Гоголь всегда был скрытен, но скрытность его в это время, в 1833 году, — особого рода. Широко оповещая друзей о своей педагогической деятельности, о трудах по истории, Гоголь в глубокой тайне сочиняет новые художественные произведения.
Он не только ищет форму, стиль. Он ещё не решил вопроса о главном направлении своей деятельности.
"Если б вы знали, какие со мною происходили страшные перевороты, как сильно растерзано всё внутри меня. Боже, сколько я пережёг, сколько перестрадал! — пишет он Максимовичу 9 ноября 1833 г. — Но теперь я надеюсь, что всё успокоится, и я буду снова деятельный, движущийся".
Но не с художественным творчеством связывает Гоголь "успокоение", а по-прежнему с историей: "Теперь я принялся за историю нашей единственной, бедной Украины. Ничто так не успокаивает, как история".
Приближается 1834 год. Гоголь пишет обращение к своему будущему, к наступающему году.
"Таинственный неизъяснимый 1834 год! Где означу я тебя великими трудами? Среди ли этой кучи набросанных один на другой домов, гремящих улиц, кипящей меркантильности… В моём ли прекрасном, древнем, обетованном Киеве… Там ли?"
Но как ни распорядится судьба, оставит ли она его в Петербурге или приведёт в Киев, — Гоголь уверен, что приближается решающая пора его деятельности. "Я совершу… Я совершу! Жизнь кипит во мне. Труды мои будут вдохновенны. Над ними будет веять недоступное земле божество!"
Весь 1834 год, как Гоголь и мечтал, был означен его "великими трудами".
На первом плане — по-прежнему труды по истории, преподавательская деятельность (в июле Гоголь определён адъюнкт-профессором Петербургского университета), ряд научных статей, которые он печатает в "Журнале министерства народного просвещения".

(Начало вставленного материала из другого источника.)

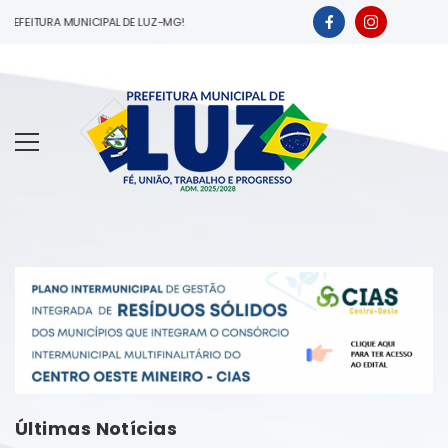
FEITURA MUNICIPAL DE LUZ-MG!
Últimas Notícias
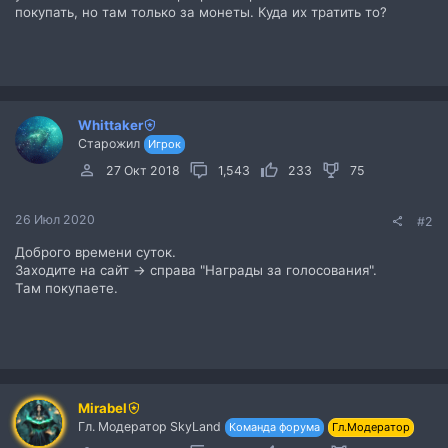
покупать, но там только за монеты. Куда их тратить то?
Whittaker
Старожил
Игрок
27 Окт 2018
1,543
233
75
26 Июл 2020
#2
Доброго времени суток.
Заходите на сайт -> справа "Награды за голосования".
Там покупаете.
Mirabel
Гл. Модератор SkyLand
Команда форума
Гл.Модератор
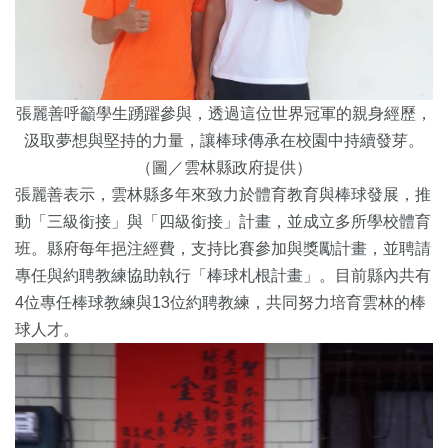
張麗善呼籲學生踴躍參與，透過這位世界冠軍的親身經歷，
汲取夢想與堅持的力量，讓棒球傳承在校園中持續發芽。
（圖／雲林縣政府提供）
張麗善表示，雲林縣多年來致力於體育教育與棒球發展，推
動「三級銜接」與「四級銜接」計畫，並成立多所學校體育
班。縣府每年挹注經費，支持比賽參加與獎勵計畫，並聘請
專任與約聘教練協助執行「棒球札根計畫」。目前縣內共有
4位專任棒球教練與13位約聘教練，共同努力培育雲林的棒
球人才。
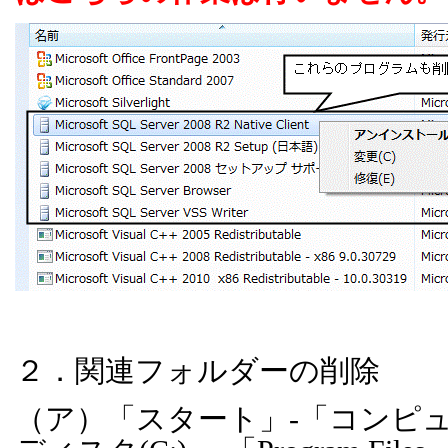
２．関連フォルダーの削除
（ア）「スタート」
-
「コンピ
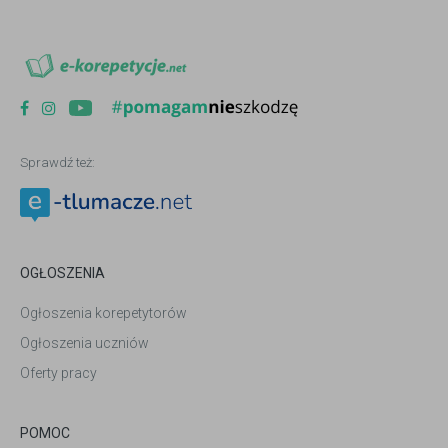
Sprawdź też:
OGŁOSZENIA
Ogłoszenia korepetytorów
Ogłoszenia uczniów
Oferty pracy
POMOC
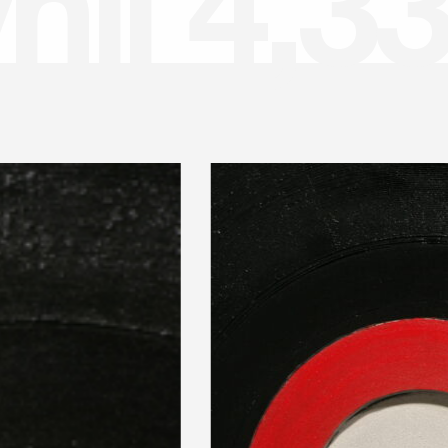
y
n
i
l
4
,
3
3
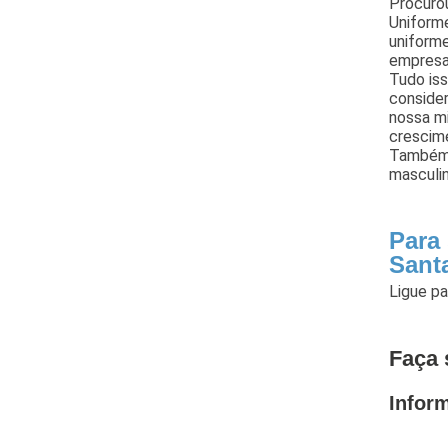
Procurou
Uniforme
uniforme
empresa,
Tudo iss
conside
nossa mi
crescim
Também 
masculi
Para
Sant
Ligue p
Faça 
Infor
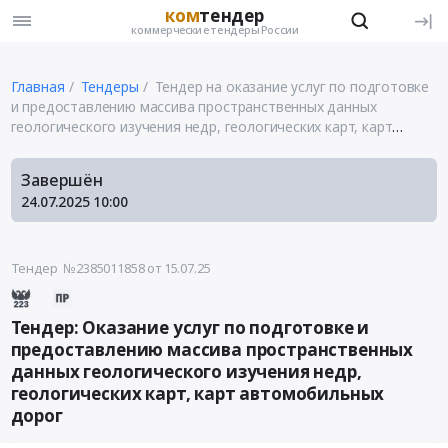
ком
тендер
коммерческие тендеры России
Главная
Тендеры
Тендер на оказание услуг по подготовке
и предоставлению массива пространственных данных
геологического изучения недр, геологических карт, карт
автомобильных дорог
Завершён
24.07.2025
10:00
Тендер №2385011858
от 15.07.25
Тендер: Оказание услуг по подготовке и
предоставлению массива пространственных
данных геологического изучения недр,
геологических карт, карт автомобильных
дорог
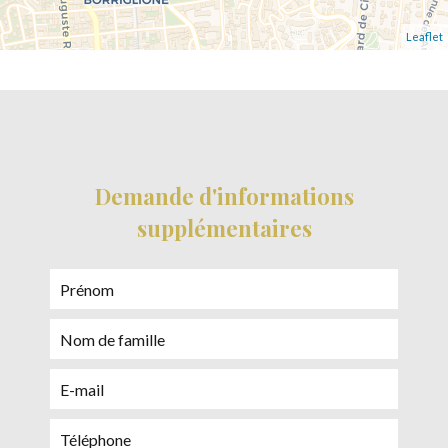
Leaflet
Demande d'informations
supplémentaires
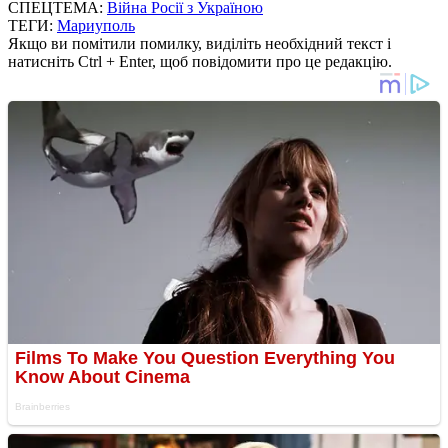
СПЕЦТЕМА:
Війна Росії з Україною
ТЕГИ:
Мариуполь
Якщо ви помітили помилку, виділіть необхідний текст і
натисніть Ctrl + Enter, щоб повідомити про це редакцію.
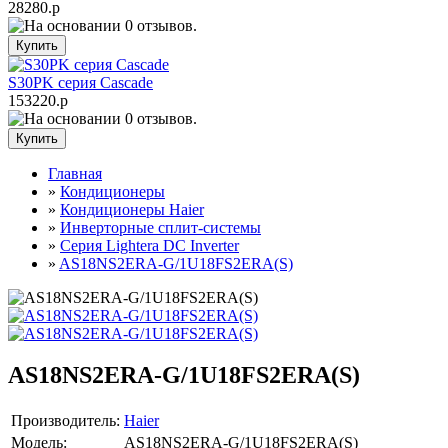
28280.р
S30PK серия Cascade
153220.р
Главная
»
Кондиционеры
»
Кондиционеры Haier
»
Инверторные сплит-системы
»
Серия Lightera DC Inverter
»
AS18NS2ERA-G/1U18FS2ERA(S)
AS18NS2ERA-G/1U18FS2ERA(S)
Производитель:
Haier
Модель:
AS18NS2ERA-G/1U18FS2ERA(S)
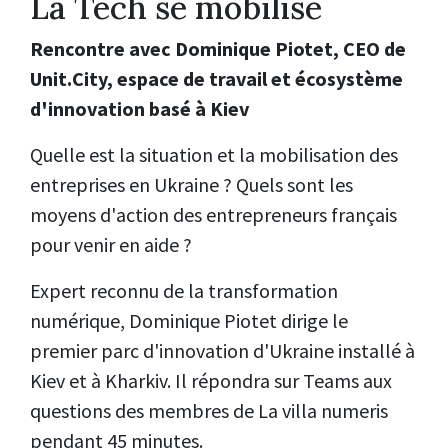
La Tech se mobilise
Rencontre avec Dominique Piotet, CEO de
Unit.City, espace de travail et écosystème
d'innovation basé à Kiev
Quelle est la situation et la mobilisation des
entreprises en Ukraine ? Quels sont les
moyens d'action des entrepreneurs français
pour venir en aide ?
Expert reconnu de la transformation
numérique, Dominique Piotet dirige
le
premier parc d'innovation d'Ukraine installé à
Kiev et à Kharkiv. Il répondra sur Teams aux
questions des membres de La villa numeris
pendant 45 minutes.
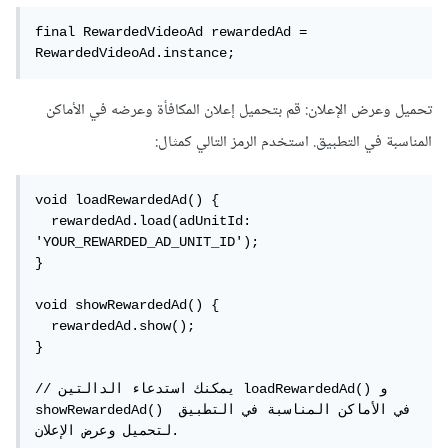
final RewardedVideoAd rewardedAd = 
RewardedVideoAd.instance;
تحميل وعرض الإعلان: قم بتحميل إعلان المكافأة وعرضه في الأماكن
المناسبة في التطبيق. استخدم الرمز التالي كمثال:
void loadRewardedAd() {

  rewardedAd.load(adUnitId: 
'YOUR_REWARDED_AD_UNIT_ID');

}

void showRewardedAd() {

  rewardedAd.show();

}

// يمكنك استدعاء الدالتين loadRewardedAd() و 
showRewardedAd() في الأماكن المناسبة في التطبيق 
لتحميل وعرض الإعلان.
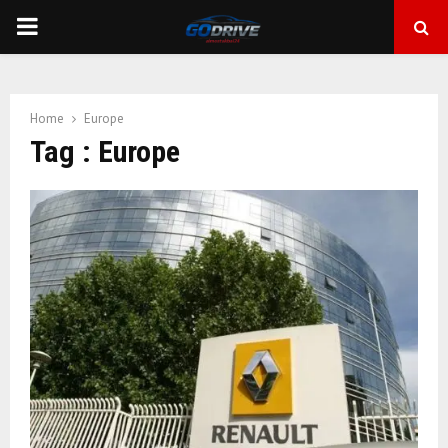
PRIMARY
MENU
Home
Europe
Tag : Europe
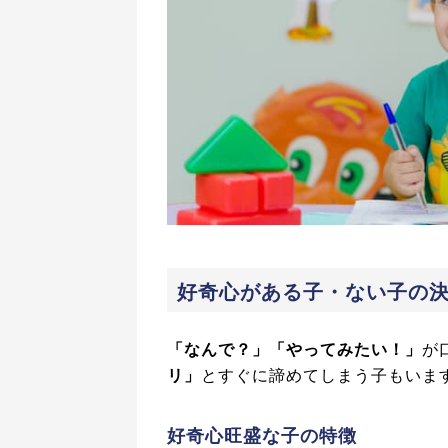
好奇心がある子・ない子の
「なんで？」「やってみたい！」
が
リ」
とすぐに諦めてしまう子もいま
好奇心旺盛な子の特徴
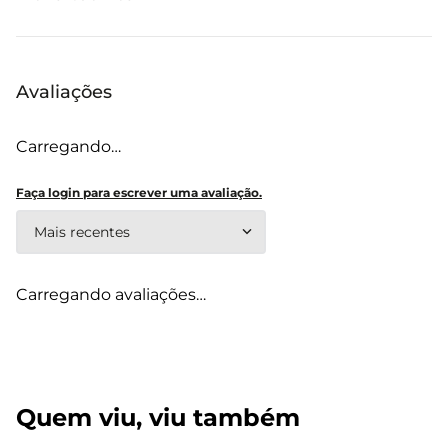
Avaliações
Carregando…
Faça login para escrever uma avaliação.
Mais recentes
Carregando avaliações…
Quem viu, viu também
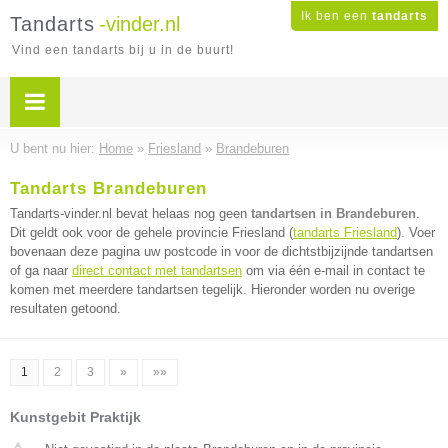
Ik ben een
tandarts
Tandarts
-vinder.nl
Vind een tandarts bij u in de buurt!
U bent nu hier:
Home
»
Friesland
»
Brandeburen
Tandarts Brandeburen
Tandarts-vinder.nl bevat helaas nog geen
tandartsen in Brandeburen
.
Dit geldt ook voor de gehele provincie Friesland (
tandarts Friesland
). Voer
bovenaan deze pagina uw postcode in voor de dichtstbijzijnde tandartsen
of ga naar
direct contact met tandartsen
om via één e-mail in contact te
komen met meerdere tandartsen tegelijk. Hieronder worden nu overige
resultaten getoond.
1
2
3
»
»»
Kunstgebit Praktijk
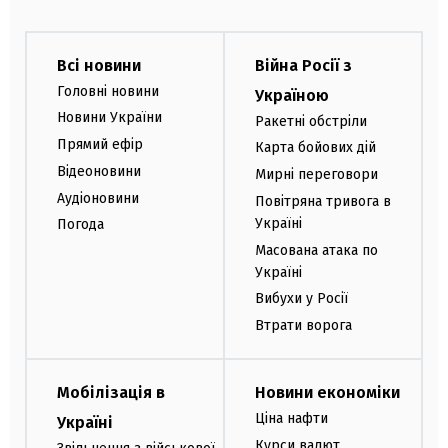
Всі новини
Війна Росії з
Головні новини
Україною
Новини України
Ракетні обстріли
Прямий ефір
Карта бойових дій
Відеоновини
Мирні переговори
Аудіоновини
Повітряна тривога в
Україні
Погода
Масована атака по
Україні
Вибухи у Росії
Втрати ворога
Мобілізація в
Новини економіки
Ціна нафти
Україні
Курси валют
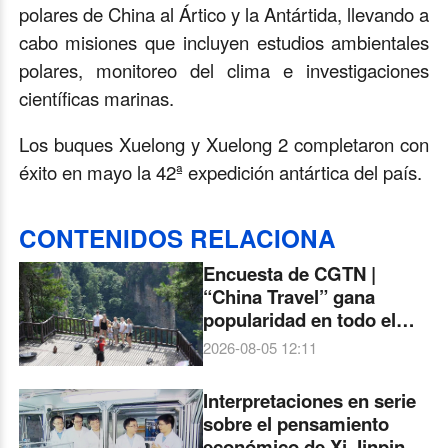
polares de China al Ártico y la Antártida, llevando a
cabo misiones que incluyen estudios ambientales
polares, monitoreo del clima e investigaciones
científicas marinas.
Los buques Xuelong y Xuelong 2 completaron con
éxito en mayo la 42ª expedición antártica del país.
CONTENIDOS RELACIONA
Encuesta de CGTN |
“China Travel” gana
popularidad en todo el
mundo. Más del 90 % de
2026-08-05 12:11
los encuestados ven un
aumento del interés
Interpretaciones en serie
global por China
sobre el pensamiento
económico de Xi Jinping:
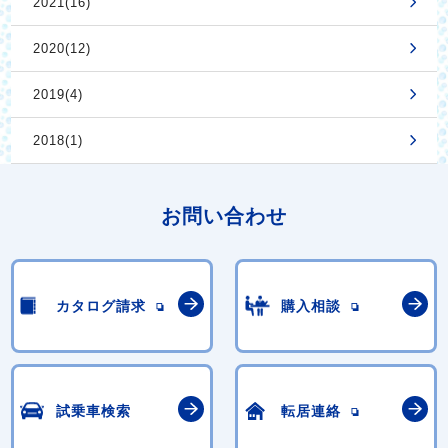
2021(16)
2020(12)
2019(4)
2018(1)
お問い合わせ
カタログ請求
購入相談
試乗車検索
転居連絡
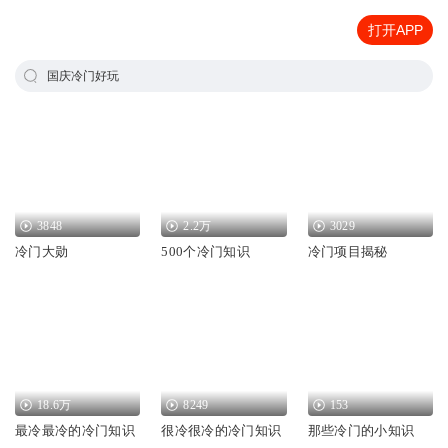
打开APP
国庆冷门好玩
3848
2.2万
3029
冷门大勋
500个冷门知识
冷门项目揭秘
18.6万
8249
153
最冷最冷的冷门知识
很冷很冷的冷门知识
那些冷门的小知识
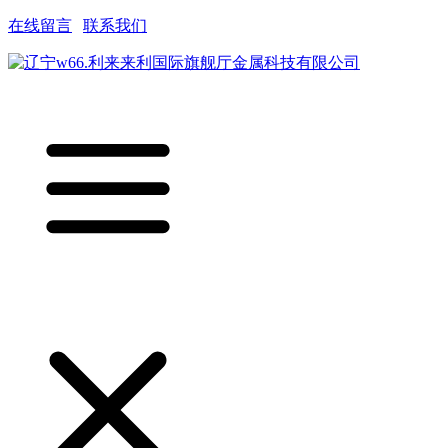
在线留言
|
联系我们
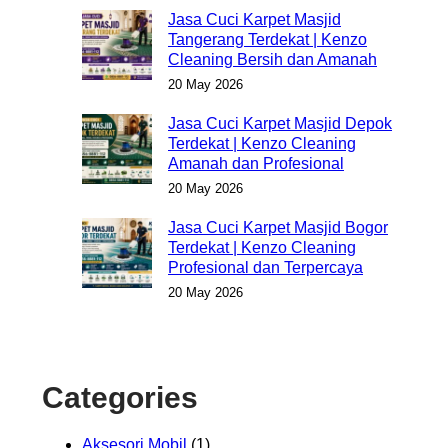
Jasa Cuci Karpet Masjid
Tangerang Terdekat | Kenzo
Cleaning Bersih dan Amanah
20 May 2026
Jasa Cuci Karpet Masjid Depok
Terdekat | Kenzo Cleaning
Amanah dan Profesional
20 May 2026
Jasa Cuci Karpet Masjid Bogor
Terdekat | Kenzo Cleaning
Profesional dan Terpercaya
20 May 2026
Categories
Aksesori Mobil
(1)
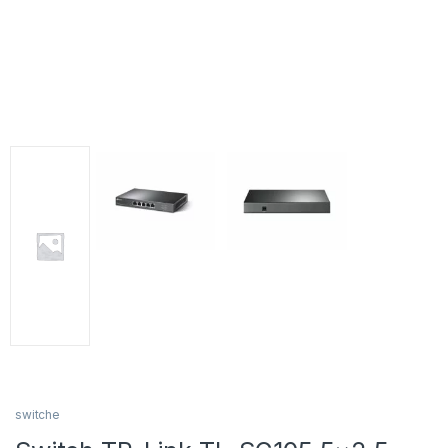
switche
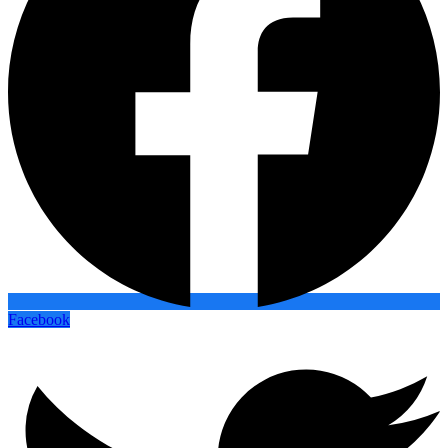
Facebook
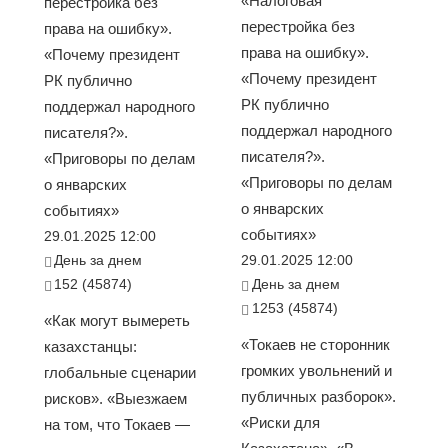
«Налоговая
перестройка без
перестройка без
права на ошибку».
права на ошибку».
«Почему президент
«Почему президент
РК публично
РК публично
поддержал народного
поддержал народного
писателя?».
писателя?».
«Приговоры по делам
«Приговоры по делам
о январских
о январских
событиях»
событиях»
29.01.2025 12:00
День за днем
29.01.2025 12:00
152 (45874)
День за днем
1253 (45874)
«Как могут вымереть
«Токаев не сторонник
казахстанцы:
громких увольнений и
глобальные сценарии
публичных разборок».
рисков». «Выезжаем
«Риски для
на том, что Токаев —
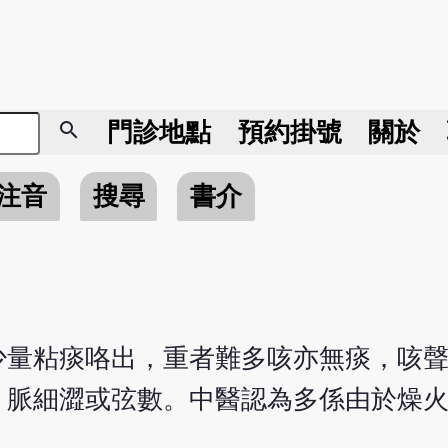
search
門診地點
預約掛號
關於
注音
搜尋
書介
少量粘痰咯出，重者難多咳亦無痰，咳
，脈細澀或弦數。中醫認為多係由於燥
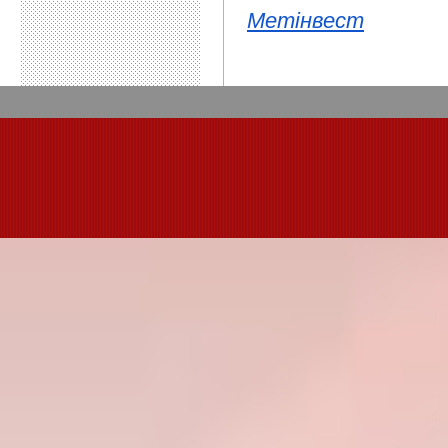
Метінвест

Но не даёт ему покоя и мысль о комедии, современной, "с правдой и злостью". Отложив в сторону "Владимира 3-ей степени", Гоголь принимается за новую пьесу — "Женитьба" (первоначальное название "Женихи").
В дневнике Пушкина помечено (запись от 3 мая), что состоялось чтение комедии в доме Дашкова*. Одновременно или чуть позже Гоголь читал комедию у Жуковского. Присутствовавший на чтении писатель В. А. Соллогуб рассказывал, что Гоголь с таким комическим искусством произнёс последнюю реплику, "что все слушатели покатились со смеху…"
Но главное, чем был занят Гоголь и что опять-таки не получило почти никакого отражения в его переписке, — это подготовка к печати новых повестей. Именно в течение 1834 года сложились два его сборника — "Арабески" и "Миргород".
Вышли они в свет в следующем году, почти одновременно. "Арабески" — в январе, "Миргород" — в марте.
Вначале Гоголю, возможно, казалось, что задуманная новая книга "Миргород" — простое продолжение прежней. "Повесть о том, как поссорился Иван Иванович с Иваном Никифоровичем" имела вначале подзаголовок: "Одна из неизданных былей пасечника рудого Панька". Так было напечатано в сборнике "Новоселье" (1834), где повесть впервые появилась.
В книжной публикации повесть не имела подзаголовка. Исчезла в "Миргороде" и сама фигура пасечника, балагура*, собирателя и издателя чужих произведений. Гоголь отбросил эту маску, вышел на арену открыто, под собственным именем.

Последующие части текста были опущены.